FILE - In this Aug. 3, 2020 file photo, Salt Lake City police Chief Mike Brown speaks as Mayor Erin Mendenhall listens during a news conference on Aug. 3, 2020, in Salt Lake City. The Salt Lake City Police Department vowed Tuesday, Sept. 8, 2020, to cooperate with multiple investigations of the shooting of a 13-year-old autistic boy by officers in the Salt Lake City area. The Salt Lake City Police Department said the officers were called to a home in Glendale, Utah, Friday night, Sept. 4 with a report of a boy who had threatened people with a weapon. The boy reportedly ran and was shot by an officer after being pursued by police. (AP Photo/Rick Bowmer, File)

SALT LAKE CITY— The body cam footage of the shooting of 13-year-old autistic Linden Cameron is expected to be released Monday. Without having seeing the footage, a former Salt Lake City Chief of police said he can’t understand how guns were drawn in the first place. 

His mother said Cameron was having some kind of mental health crisis when she called police to help calm the child down.  Police say officers were informed the boy made threats to some people with a weapon.  Then, police shot him multiple times after they say the boy ran.  

The Salt Lake City Police Department hasn’t released any more details.  Cameron is currently recovering from shoulder, ankle, bladder and intestinal injuries in the hospital.

“THIS WAS A CHILD”

“This is not an adult in mental health crisis. This is a 13 year old,” said former Chief Chris Burbank. “I don’t know why you get to the point where you pull your gun out of the holster in this circumstance.” 

Burbank said mental health counselors and therapists deal with this kind of situation every day.  He noted that even when they are struck they never have to use “deadly force.”

Burbank was chief of the SLCPD for nine years until 2015.  He said he oversaw much of the initial Crisis Intervention Training when he was in charge.

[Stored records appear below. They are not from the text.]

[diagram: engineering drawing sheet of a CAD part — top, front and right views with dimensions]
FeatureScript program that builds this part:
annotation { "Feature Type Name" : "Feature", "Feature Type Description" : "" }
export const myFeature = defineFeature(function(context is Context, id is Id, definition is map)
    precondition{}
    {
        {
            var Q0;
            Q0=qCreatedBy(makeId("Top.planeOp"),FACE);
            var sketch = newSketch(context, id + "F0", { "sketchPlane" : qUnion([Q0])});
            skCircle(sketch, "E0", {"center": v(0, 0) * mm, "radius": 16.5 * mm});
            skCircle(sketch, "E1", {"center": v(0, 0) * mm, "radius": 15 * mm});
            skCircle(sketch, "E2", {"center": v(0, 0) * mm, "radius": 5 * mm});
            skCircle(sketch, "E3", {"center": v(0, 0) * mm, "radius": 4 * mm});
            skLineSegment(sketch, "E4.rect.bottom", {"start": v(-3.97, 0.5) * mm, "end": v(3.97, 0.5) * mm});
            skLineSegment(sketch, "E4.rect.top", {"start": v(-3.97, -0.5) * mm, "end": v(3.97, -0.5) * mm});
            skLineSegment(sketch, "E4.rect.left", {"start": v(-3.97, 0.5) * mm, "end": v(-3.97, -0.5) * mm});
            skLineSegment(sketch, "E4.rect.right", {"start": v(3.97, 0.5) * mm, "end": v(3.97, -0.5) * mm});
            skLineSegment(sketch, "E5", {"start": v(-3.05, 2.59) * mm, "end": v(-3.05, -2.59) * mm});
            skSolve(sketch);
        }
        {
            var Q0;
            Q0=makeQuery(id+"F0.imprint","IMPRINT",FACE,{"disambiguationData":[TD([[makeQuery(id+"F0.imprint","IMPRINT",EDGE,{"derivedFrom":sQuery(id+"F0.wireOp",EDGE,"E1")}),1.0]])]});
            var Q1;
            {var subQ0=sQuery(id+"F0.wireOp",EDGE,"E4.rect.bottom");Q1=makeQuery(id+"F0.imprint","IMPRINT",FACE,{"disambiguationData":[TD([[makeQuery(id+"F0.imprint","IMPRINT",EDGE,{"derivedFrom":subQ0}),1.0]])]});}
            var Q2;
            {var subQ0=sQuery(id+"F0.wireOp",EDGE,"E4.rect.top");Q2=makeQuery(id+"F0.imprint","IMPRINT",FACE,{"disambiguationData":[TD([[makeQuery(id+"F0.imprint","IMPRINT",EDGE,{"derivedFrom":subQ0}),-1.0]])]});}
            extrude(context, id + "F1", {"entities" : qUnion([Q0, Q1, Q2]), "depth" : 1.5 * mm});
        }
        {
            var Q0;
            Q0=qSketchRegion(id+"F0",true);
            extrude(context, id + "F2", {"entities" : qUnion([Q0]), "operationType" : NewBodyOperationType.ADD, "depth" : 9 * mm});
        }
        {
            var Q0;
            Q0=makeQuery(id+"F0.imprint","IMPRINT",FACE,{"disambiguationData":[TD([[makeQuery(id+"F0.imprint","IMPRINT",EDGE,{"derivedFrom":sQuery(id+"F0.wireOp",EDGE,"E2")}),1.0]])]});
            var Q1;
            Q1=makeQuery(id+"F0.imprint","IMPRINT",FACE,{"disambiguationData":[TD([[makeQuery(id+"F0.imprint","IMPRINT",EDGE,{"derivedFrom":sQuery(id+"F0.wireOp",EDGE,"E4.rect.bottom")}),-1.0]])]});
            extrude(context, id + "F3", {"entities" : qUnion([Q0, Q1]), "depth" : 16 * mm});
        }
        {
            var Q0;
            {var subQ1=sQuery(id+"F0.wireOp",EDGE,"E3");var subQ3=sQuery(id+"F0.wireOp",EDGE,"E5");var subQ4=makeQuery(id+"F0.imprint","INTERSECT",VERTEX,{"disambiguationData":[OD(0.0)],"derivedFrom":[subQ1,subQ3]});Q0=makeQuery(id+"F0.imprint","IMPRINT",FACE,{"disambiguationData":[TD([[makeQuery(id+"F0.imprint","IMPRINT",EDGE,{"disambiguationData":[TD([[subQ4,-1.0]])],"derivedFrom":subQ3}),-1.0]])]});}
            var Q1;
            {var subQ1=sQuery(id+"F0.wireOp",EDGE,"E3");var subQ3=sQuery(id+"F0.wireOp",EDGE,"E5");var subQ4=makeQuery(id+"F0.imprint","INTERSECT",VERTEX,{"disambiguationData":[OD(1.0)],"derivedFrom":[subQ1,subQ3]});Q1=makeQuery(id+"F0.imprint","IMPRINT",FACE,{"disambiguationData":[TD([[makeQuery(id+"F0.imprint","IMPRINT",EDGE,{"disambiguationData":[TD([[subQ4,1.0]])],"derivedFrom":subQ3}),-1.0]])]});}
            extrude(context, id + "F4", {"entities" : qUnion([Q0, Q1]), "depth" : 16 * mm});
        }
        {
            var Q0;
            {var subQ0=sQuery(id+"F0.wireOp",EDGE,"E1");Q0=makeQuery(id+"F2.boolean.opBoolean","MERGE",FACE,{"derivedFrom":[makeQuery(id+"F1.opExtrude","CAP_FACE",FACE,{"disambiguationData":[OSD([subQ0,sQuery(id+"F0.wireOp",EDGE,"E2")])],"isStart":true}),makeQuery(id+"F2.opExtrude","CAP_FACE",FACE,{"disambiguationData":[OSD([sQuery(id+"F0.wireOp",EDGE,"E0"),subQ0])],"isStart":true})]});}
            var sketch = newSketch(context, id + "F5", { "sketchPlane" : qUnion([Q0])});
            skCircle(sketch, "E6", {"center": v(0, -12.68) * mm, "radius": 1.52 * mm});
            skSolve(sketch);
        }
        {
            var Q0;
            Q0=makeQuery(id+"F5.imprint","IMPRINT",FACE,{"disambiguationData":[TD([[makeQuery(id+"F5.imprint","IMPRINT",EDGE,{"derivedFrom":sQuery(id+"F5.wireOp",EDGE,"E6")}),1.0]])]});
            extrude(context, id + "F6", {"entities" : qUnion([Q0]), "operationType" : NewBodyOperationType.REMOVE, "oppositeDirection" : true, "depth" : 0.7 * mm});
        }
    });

He said there is a training video that he developed that specifically deals with “Invisible Illnesses” like this. 

OTHER OPTIONS

“I’m really struggling to understand why deadly force was used, when there are so many other options available to police today,” Burbank said.  “There is hands-on physical, there are tasers, there is pepper spray, there are batons. What was it that caused the need for a physical confrontation?  The threat to the community was minimal, if at all.”

Burbank said there is only one reason that would justify use of deadly force against the boy.  “If (Cameron) had a gun and pointed it at a police officer.  That is the only (rational) explanation in my mind.”